_YOUR TASK_
Transcribe all of the records word for word, but omit the pictures.

━━━ EXERCISE INPUTS

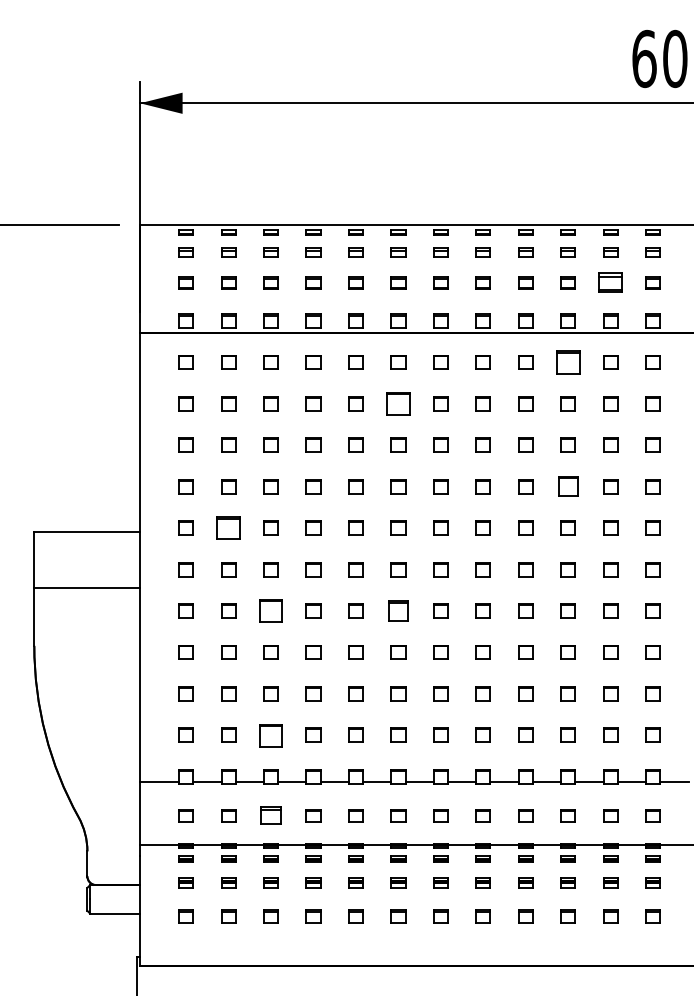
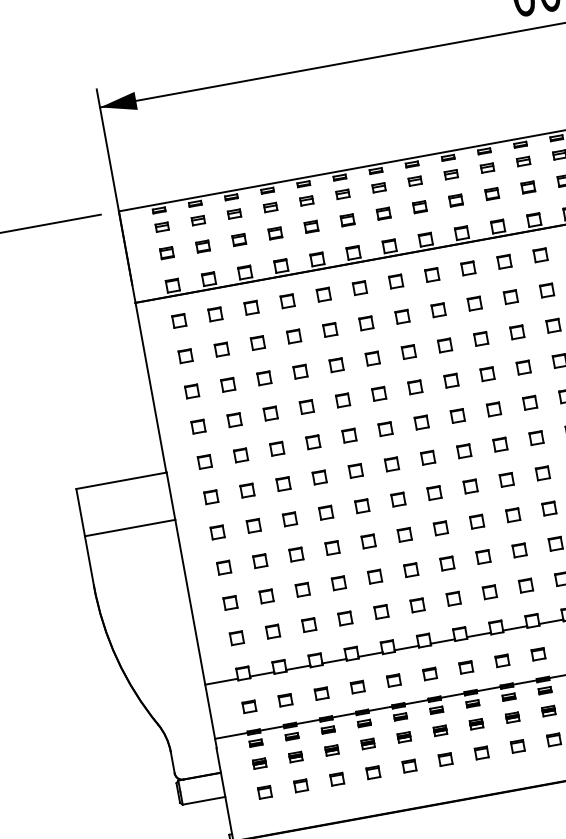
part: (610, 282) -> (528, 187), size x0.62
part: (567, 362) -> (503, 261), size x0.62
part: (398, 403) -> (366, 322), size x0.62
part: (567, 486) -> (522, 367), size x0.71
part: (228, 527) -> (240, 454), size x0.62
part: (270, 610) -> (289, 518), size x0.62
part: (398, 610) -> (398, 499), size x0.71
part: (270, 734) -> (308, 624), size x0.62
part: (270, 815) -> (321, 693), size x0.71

━━━━━━

_TASK OUTPUT_
part: (610, 282) -> (528, 187), size x0.62
part: (567, 362) -> (503, 261), size x0.62
part: (398, 403) -> (366, 322), size x0.62
part: (567, 486) -> (522, 367), size x0.71
part: (228, 527) -> (240, 454), size x0.62
part: (270, 610) -> (289, 518), size x0.62
part: (398, 610) -> (398, 499), size x0.71
part: (270, 734) -> (308, 624), size x0.62
part: (270, 815) -> (321, 693), size x0.71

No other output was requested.